= Beginning of Section =
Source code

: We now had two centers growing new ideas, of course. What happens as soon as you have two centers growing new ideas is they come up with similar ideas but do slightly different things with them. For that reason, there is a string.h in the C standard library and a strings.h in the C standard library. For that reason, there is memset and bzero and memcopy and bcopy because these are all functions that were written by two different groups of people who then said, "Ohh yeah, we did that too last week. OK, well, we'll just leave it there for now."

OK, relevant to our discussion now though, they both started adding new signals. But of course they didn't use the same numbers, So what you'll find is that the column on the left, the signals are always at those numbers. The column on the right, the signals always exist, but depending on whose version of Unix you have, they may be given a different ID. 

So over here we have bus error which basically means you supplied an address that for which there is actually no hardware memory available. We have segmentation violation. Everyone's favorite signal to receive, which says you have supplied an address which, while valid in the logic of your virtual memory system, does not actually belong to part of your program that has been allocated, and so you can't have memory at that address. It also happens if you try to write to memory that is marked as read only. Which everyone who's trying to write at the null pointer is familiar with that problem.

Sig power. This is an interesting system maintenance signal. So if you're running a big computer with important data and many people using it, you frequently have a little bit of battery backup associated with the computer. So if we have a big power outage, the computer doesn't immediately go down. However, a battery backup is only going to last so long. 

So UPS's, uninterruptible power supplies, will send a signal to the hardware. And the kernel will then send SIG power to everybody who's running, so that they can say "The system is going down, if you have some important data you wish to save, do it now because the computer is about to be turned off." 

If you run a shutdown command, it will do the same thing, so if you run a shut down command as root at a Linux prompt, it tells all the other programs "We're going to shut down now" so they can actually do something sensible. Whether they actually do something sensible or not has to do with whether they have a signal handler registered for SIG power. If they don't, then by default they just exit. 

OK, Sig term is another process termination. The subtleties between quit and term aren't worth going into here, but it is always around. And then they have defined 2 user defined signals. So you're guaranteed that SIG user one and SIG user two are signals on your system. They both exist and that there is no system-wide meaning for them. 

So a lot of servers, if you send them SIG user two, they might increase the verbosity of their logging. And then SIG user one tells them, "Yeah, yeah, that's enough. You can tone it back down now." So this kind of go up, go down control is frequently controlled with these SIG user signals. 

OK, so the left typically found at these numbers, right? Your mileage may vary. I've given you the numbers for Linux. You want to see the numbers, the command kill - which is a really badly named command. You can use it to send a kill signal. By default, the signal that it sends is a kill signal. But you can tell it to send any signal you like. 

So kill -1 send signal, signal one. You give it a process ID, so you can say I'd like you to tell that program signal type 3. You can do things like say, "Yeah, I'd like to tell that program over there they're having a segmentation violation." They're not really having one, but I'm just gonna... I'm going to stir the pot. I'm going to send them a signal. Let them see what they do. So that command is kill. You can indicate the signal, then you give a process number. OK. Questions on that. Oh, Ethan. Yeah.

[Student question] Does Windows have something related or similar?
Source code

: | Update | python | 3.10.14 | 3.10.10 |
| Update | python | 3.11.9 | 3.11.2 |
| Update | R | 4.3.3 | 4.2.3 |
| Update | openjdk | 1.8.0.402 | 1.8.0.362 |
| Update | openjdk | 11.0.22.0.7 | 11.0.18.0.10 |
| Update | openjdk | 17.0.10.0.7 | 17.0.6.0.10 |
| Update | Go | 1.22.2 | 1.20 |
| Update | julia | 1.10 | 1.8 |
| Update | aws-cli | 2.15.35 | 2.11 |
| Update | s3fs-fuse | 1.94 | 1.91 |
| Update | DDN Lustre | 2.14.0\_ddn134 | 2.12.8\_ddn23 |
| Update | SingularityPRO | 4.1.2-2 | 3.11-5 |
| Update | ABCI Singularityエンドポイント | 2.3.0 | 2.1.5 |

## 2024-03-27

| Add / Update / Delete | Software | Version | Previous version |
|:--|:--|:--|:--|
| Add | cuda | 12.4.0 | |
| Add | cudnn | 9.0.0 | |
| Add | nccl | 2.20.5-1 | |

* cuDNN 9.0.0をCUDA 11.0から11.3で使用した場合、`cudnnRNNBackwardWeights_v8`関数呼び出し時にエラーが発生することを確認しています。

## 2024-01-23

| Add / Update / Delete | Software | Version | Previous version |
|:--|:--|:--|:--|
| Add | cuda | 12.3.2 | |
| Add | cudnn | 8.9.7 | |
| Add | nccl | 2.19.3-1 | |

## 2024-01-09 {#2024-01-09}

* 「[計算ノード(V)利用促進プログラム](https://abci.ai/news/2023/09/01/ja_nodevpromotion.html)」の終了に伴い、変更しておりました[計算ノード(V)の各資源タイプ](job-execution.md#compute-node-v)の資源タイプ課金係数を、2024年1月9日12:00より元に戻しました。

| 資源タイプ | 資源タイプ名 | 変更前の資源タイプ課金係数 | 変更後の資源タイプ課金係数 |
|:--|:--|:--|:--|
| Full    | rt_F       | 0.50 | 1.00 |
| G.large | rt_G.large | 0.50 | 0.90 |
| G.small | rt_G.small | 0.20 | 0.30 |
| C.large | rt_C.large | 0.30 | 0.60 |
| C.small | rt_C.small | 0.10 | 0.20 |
= End of Section =
- [WHAT THE TASK ASKS]: Convert the lines of each of the records into a numbered list, leaving out any blank lines.

- [TASK SOLUTION]:
1. Source code
2. : We now had two centers growing new ideas, of course. What happens as soon as you have two centers growing new ideas is they come up with similar ideas but do slightly different things with them. For that reason, there is a string.h in the C standard library and a strings.h in the C standard library. For that reason, there is memset and bzero and memcopy and bcopy because these are all functions that were written by two different groups of people who then said, "Ohh yeah, we did that too last week. OK, well, we'll just leave it there for now."
3. OK, relevant to our discussion now though, they both started adding new signals. But of course they didn't use the same numbers, So what you'll find is that the column on the left, the signals are always at those numbers. The column on the right, the signals always exist, but depending on whose version of Unix you have, they may be given a different ID. 
4. So over here we have bus error which basically means you supplied an address that for which there is actually no hardware memory available. We have segmentation violation. Everyone's favorite signal to receive, which says you have supplied an address which, while valid in the logic of your virtual memory system, does not actually belong to part of your program that has been allocated, and so you can't have memory at that address. It also happens if you try to write to memory that is marked as read only. Which everyone who's trying to write at the null pointer is familiar with that problem.
5. Sig power. This is an interesting system maintenance signal. So if you're running a big computer with important data and many people using it, you frequently have a little bit of battery backup associated with the computer. So if we have a big power outage, the computer doesn't immediately go down. However, a battery backup is only going to last so long. 
6. So UPS's, uninterruptible power supplies, will send a signal to the hardware. And the kernel will then send SIG power to everybody who's running, so that they can say "The system is going down, if you have some important data you wish to save, do it now because the computer is about to be turned off." 
7. If you run a shutdown command, it will do the same thing, so if you run a shut down command as root at a Linux prompt, it tells all the other programs "We're going to shut down now" so they can actually do something sensible. Whether they actually do something sensible or not has to do with whether they have a signal handler registered for SIG power. If they don't, then by default they just exit. 
8. OK, Sig term is another process termination. The subtleties between quit and term aren't worth going into here, but it is always around. And then they have defined 2 user defined signals. So you're guaranteed that SIG user one and SIG user two are signals on your system. They both exist and that there is no system-wide meaning for them. 
9. So a lot of servers, if you send them SIG user two, they might increase the verbosity of their logging. And then SIG user one tells them, "Yeah, yeah, that's enough. You can tone it back down now." So this kind of go up, go down control is frequently controlled with these SIG user signals. 
10. OK, so the left typically found at these numbers, right? Your mileage may vary. I've given you the numbers for Linux. You want to see the numbers, the command kill - which is a really badly named command. You can use it to send a kill signal. By default, the signal that it sends is a kill signal. But you can tell it to send any signal you like. 
11. So kill -1 send signal, signal one. You give it a process ID, so you can say I'd like you to tell that program signal type 3. You can do things like say, "Yeah, I'd like to tell that program over there they're having a segmentation violation." They're not really having one, but I'm just gonna... I'm going to stir the pot. I'm going to send them a signal. Let them see what they do. So that command is kill. You can indicate the signal, then you give a process number. OK. Questions on that. Oh, Ethan. Yeah.
12. [Student question] Does Windows have something related or similar?
13. Source code
14. : | Update | python | 3.10.14 | 3.10.10 |
15. | Update | python | 3.11.9 | 3.11.2 |
16. | Update | R | 4.3.3 | 4.2.3 |
17. | Update | openjdk | 1.8.0.402 | 1.8.0.362 |
18. | Update | openjdk | 11.0.22.0.7 | 11.0.18.0.10 |
19. | Update | openjdk | 17.0.10.0.7 | 17.0.6.0.10 |
20. | Update | Go | 1.22.2 | 1.20 |
21. | Update | julia | 1.10 | 1.8 |
22. | Update | aws-cli | 2.15.35 | 2.11 |
23. | Update | s3fs-fuse | 1.94 | 1.91 |
24. | Update | DDN Lustre | 2.14.0\_ddn134 | 2.12.8\_ddn23 |
25. | Update | SingularityPRO | 4.1.2-2 | 3.11-5 |
26. | Update | ABCI Singularityエンドポイント | 2.3.0 | 2.1.5 |
27. ## 2024-03-27
28. | Add / Update / Delete | Software | Version | Previous version |
29. |:--|:--|:--|:--|
30. | Add | cuda | 12.4.0 | |
31. | Add | cudnn | 9.0.0 | |
32. | Add | nccl | 2.20.5-1 | |
33. * cuDNN 9.0.0をCUDA 11.0から11.3で使用した場合、`cudnnRNNBackwardWeights_v8`関数呼び出し時にエラーが発生することを確認しています。
34. ## 2024-01-23
35. | Add / Update / Delete | Software | Version | Previous version |
36. |:--|:--|:--|:--|
37. | Add | cuda | 12.3.2 | |
38. | Add | cudnn | 8.9.7 | |
39. | Add | nccl | 2.19.3-1 | |
40. ## 2024-01-09 {#2024-01-09}
41. * 「[計算ノード(V)利用促進プログラム](https://abci.ai/news/2023/09/01/ja_nodevpromotion.html)」の終了に伴い、変更しておりました[計算ノード(V)の各資源タイプ](job-execution.md#compute-node-v)の資源タイプ課金係数を、2024年1月9日12:00より元に戻しました。
42. | 資源タイプ | 資源タイプ名 | 変更前の資源タイプ課金係数 | 変更後の資源タイプ課金係数 |
43. |:--|:--|:--|:--|
44. | Full    | rt_F       | 0.50 | 1.00 |
45. | G.large | rt_G.large | 0.50 | 0.90 |
46. | G.small | rt_G.small | 0.20 | 0.30 |
47. | C.large | rt_C.large | 0.30 | 0.60 |
48. | C.small | rt_C.small | 0.10 | 0.20 |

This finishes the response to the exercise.